(Beginning of INPUT RECORDS)

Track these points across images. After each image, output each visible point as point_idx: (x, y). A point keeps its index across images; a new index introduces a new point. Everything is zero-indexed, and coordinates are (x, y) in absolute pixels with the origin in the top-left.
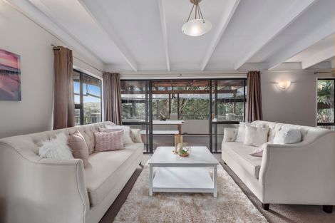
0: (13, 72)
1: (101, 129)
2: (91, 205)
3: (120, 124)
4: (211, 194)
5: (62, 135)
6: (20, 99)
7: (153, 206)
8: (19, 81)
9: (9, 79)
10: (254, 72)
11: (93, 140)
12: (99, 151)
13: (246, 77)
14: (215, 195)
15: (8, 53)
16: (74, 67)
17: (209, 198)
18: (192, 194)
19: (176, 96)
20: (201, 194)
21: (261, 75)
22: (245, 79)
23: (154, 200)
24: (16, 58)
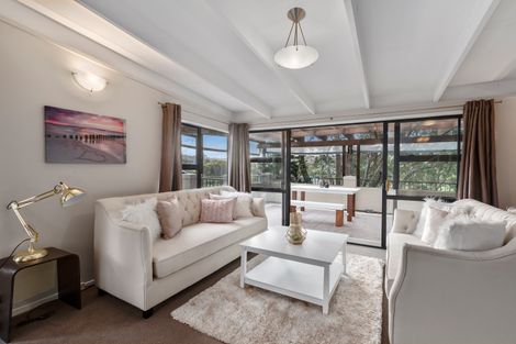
0: (119, 137)
1: (212, 196)
2: (155, 276)
3: (248, 190)
4: (320, 308)
5: (152, 200)
6: (125, 162)
7: (235, 300)
8: (124, 145)
9: (116, 144)
10: (477, 103)
11: (198, 208)
12: (203, 222)
13: (461, 112)
14: (325, 310)
15: (114, 119)
16: (183, 121)
17: (314, 311)
18: (294, 300)
19: (355, 147)
20: (306, 304)
21: (496, 106)
22: (459, 117)
23: (241, 294)
24: (121, 122)
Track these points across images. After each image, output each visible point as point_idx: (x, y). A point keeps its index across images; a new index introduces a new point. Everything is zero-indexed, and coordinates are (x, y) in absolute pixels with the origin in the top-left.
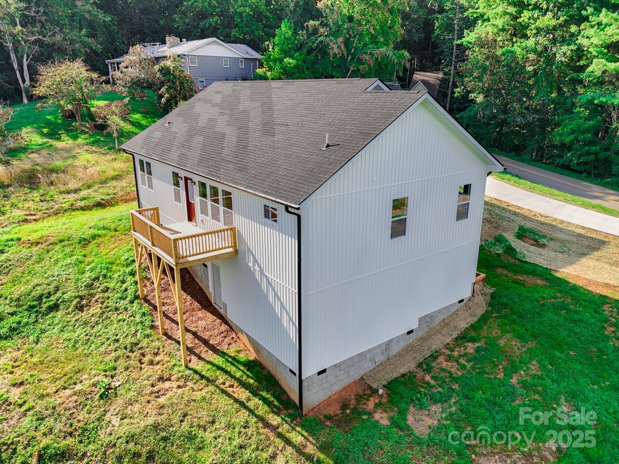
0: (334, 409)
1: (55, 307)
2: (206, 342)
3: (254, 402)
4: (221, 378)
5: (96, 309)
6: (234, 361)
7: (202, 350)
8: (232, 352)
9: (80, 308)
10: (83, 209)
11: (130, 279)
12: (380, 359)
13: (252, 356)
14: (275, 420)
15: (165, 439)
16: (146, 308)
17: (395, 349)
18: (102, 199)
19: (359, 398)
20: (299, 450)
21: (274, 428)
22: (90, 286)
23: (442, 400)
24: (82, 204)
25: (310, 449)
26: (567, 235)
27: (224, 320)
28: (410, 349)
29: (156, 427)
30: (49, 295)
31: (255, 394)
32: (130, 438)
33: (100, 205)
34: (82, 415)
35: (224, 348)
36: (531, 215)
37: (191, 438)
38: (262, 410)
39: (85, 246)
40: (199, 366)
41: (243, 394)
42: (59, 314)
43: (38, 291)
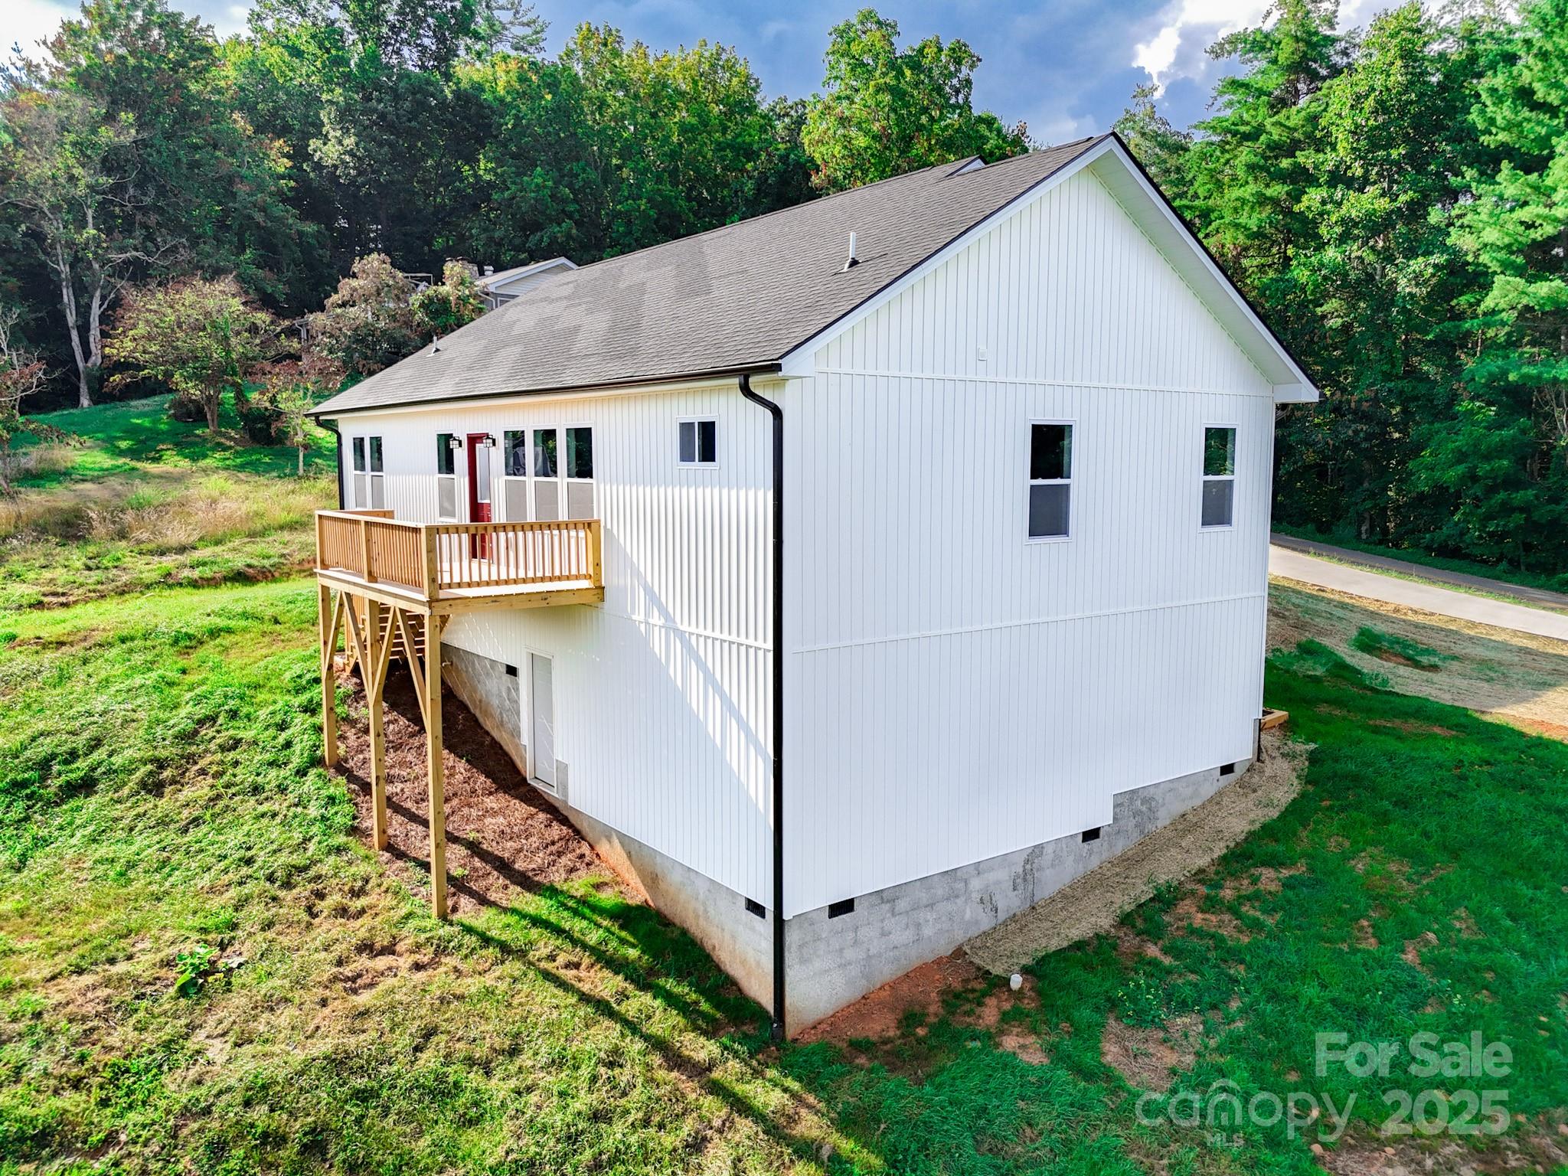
0: (882, 1026)
1: (86, 786)
2: (503, 867)
3: (638, 1003)
4: (544, 944)
5: (199, 790)
6: (583, 907)
8: (579, 885)
9: (154, 787)
10: (195, 584)
11: (301, 721)
12: (1010, 902)
13: (638, 894)
14: (701, 1049)
15: (362, 1096)
16: (339, 786)
17: (1052, 881)
18: (249, 566)
19: (953, 999)
20: (775, 1129)
21: (698, 1071)
22: (187, 737)
23: (1202, 1001)
24: (196, 574)
25: (810, 1126)
27: (556, 813)
28: (1090, 884)
29: (338, 1063)
30: (73, 755)
31: (643, 981)
32: (258, 1093)
33: (242, 578)
34: (121, 1035)
35: (557, 878)
37: (441, 1092)
38: (664, 1022)
39: (186, 651)
41: (606, 984)
42: (94, 802)
43: (46, 746)
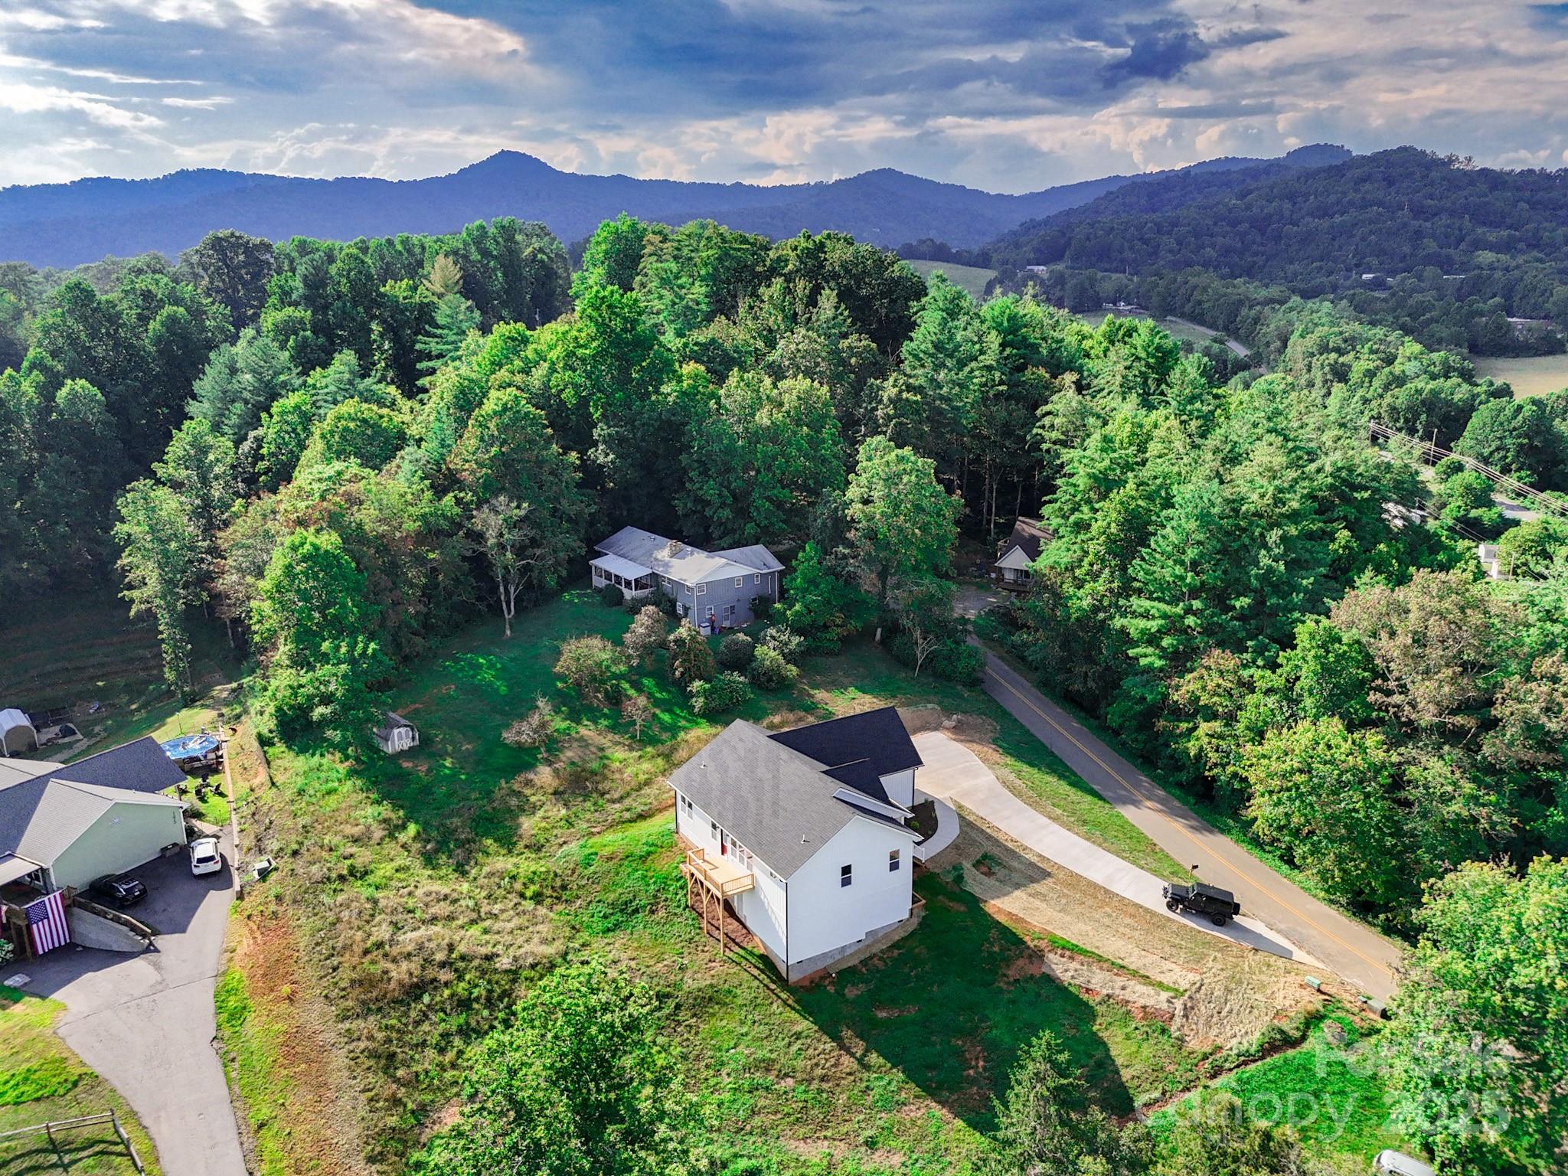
0: (807, 983)
1: (636, 911)
2: (733, 940)
3: (762, 976)
4: (744, 963)
5: (662, 913)
6: (751, 953)
7: (731, 945)
8: (749, 948)
9: (652, 912)
10: (631, 821)
11: (681, 893)
12: (838, 957)
13: (762, 951)
14: (773, 986)
15: (716, 991)
16: (694, 914)
17: (848, 952)
19: (822, 978)
20: (785, 1002)
21: (773, 991)
22: (655, 896)
23: (866, 982)
24: (627, 815)
25: (790, 1002)
26: (1021, 863)
27: (745, 927)
28: (859, 951)
29: (711, 986)
30: (631, 901)
31: (762, 971)
32: (700, 990)
33: (642, 817)
34: (672, 977)
35: (744, 945)
36: (1001, 837)
37: (730, 992)
38: (767, 981)
39: (644, 862)
40: (731, 955)
41: (756, 972)
42: (640, 915)
43: (624, 898)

(End of INPUT RECORDS)

WHAT THE TASK ASKS
Copy all of the data above word for word, leaving out the pictures.

SOLVED EXERCISE
Track these points across images. After each image, output each visible point as point_idx: (x, y). A point keeps its index across images; a new index introduces a new point. Everything is zero-indexed, and coordinates are (x, y) in absolute pixels with the origin in the top-left.
0: (13, 72)
1: (101, 129)
2: (91, 205)
3: (120, 124)
4: (211, 194)
5: (62, 135)
6: (20, 99)
7: (153, 206)
8: (19, 81)
9: (9, 79)
10: (254, 72)
11: (93, 140)
12: (99, 151)
13: (246, 77)
14: (215, 195)
15: (8, 53)
16: (74, 67)
17: (209, 198)
18: (192, 194)
19: (176, 96)
20: (201, 194)
21: (261, 75)
22: (245, 79)
23: (154, 200)
24: (16, 58)
0: (119, 137)
1: (212, 196)
2: (155, 276)
3: (248, 190)
4: (320, 308)
5: (152, 200)
6: (125, 162)
7: (235, 300)
8: (124, 145)
9: (116, 144)
10: (477, 103)
11: (198, 208)
12: (203, 222)
13: (461, 112)
14: (325, 310)
15: (114, 119)
16: (183, 121)
17: (314, 311)
18: (294, 300)
19: (355, 147)
20: (306, 304)
21: (496, 106)
22: (459, 117)
23: (241, 294)
24: (121, 122)
Track these points across images. After each image, output each visible point as point_idx: (x, y). A point keeps its index across images; a new index introduces a new point. Everything is zero-indexed, and coordinates are (x, y) in absolute pixels with the origin in the top-left.
0: (334, 409)
1: (55, 307)
2: (206, 342)
3: (254, 402)
4: (221, 378)
5: (96, 309)
6: (234, 361)
7: (202, 350)
8: (232, 352)
9: (80, 308)
10: (83, 209)
11: (130, 279)
12: (380, 359)
13: (252, 356)
14: (275, 420)
15: (165, 439)
16: (146, 308)
17: (395, 349)
18: (102, 199)
19: (359, 398)
20: (299, 450)
21: (274, 428)
22: (90, 286)
23: (442, 400)
24: (82, 204)
25: (310, 449)
26: (567, 235)
27: (224, 320)
28: (410, 349)
29: (156, 427)
30: (49, 295)
31: (255, 394)
32: (130, 438)
33: (100, 205)
34: (82, 415)
35: (224, 348)
36: (531, 215)
37: (191, 438)
38: (262, 410)
39: (85, 246)
40: (199, 366)
41: (243, 394)
42: (59, 314)
43: (38, 291)
0: (882, 1026)
1: (86, 786)
2: (503, 867)
3: (638, 1003)
4: (544, 944)
5: (199, 790)
6: (583, 907)
8: (579, 885)
9: (154, 787)
10: (195, 584)
11: (301, 721)
12: (1010, 902)
13: (638, 894)
14: (701, 1049)
15: (362, 1096)
16: (339, 786)
17: (1052, 881)
18: (249, 566)
19: (953, 999)
20: (775, 1129)
21: (698, 1071)
22: (187, 737)
23: (1202, 1001)
24: (196, 574)
25: (810, 1126)
27: (556, 813)
28: (1090, 884)
29: (338, 1063)
30: (73, 755)
31: (643, 981)
32: (258, 1093)
33: (242, 578)
34: (121, 1035)
35: (557, 878)
37: (441, 1092)
38: (664, 1022)
39: (186, 651)
41: (606, 984)
42: (94, 802)
43: (46, 746)
0: (807, 983)
1: (636, 911)
2: (733, 940)
3: (762, 976)
4: (744, 963)
5: (662, 913)
6: (751, 953)
7: (731, 945)
8: (749, 948)
9: (652, 912)
10: (631, 821)
11: (681, 893)
12: (838, 957)
13: (762, 951)
14: (773, 986)
15: (716, 991)
16: (694, 914)
17: (848, 952)
19: (822, 978)
20: (785, 1002)
21: (773, 991)
22: (655, 896)
23: (866, 982)
24: (627, 815)
25: (790, 1002)
26: (1021, 863)
27: (745, 927)
28: (859, 951)
29: (711, 986)
30: (631, 901)
31: (762, 971)
32: (700, 990)
33: (642, 817)
34: (672, 977)
35: (744, 945)
36: (1001, 837)
37: (730, 992)
38: (767, 981)
39: (644, 862)
40: (731, 955)
41: (756, 972)
42: (640, 915)
43: (624, 898)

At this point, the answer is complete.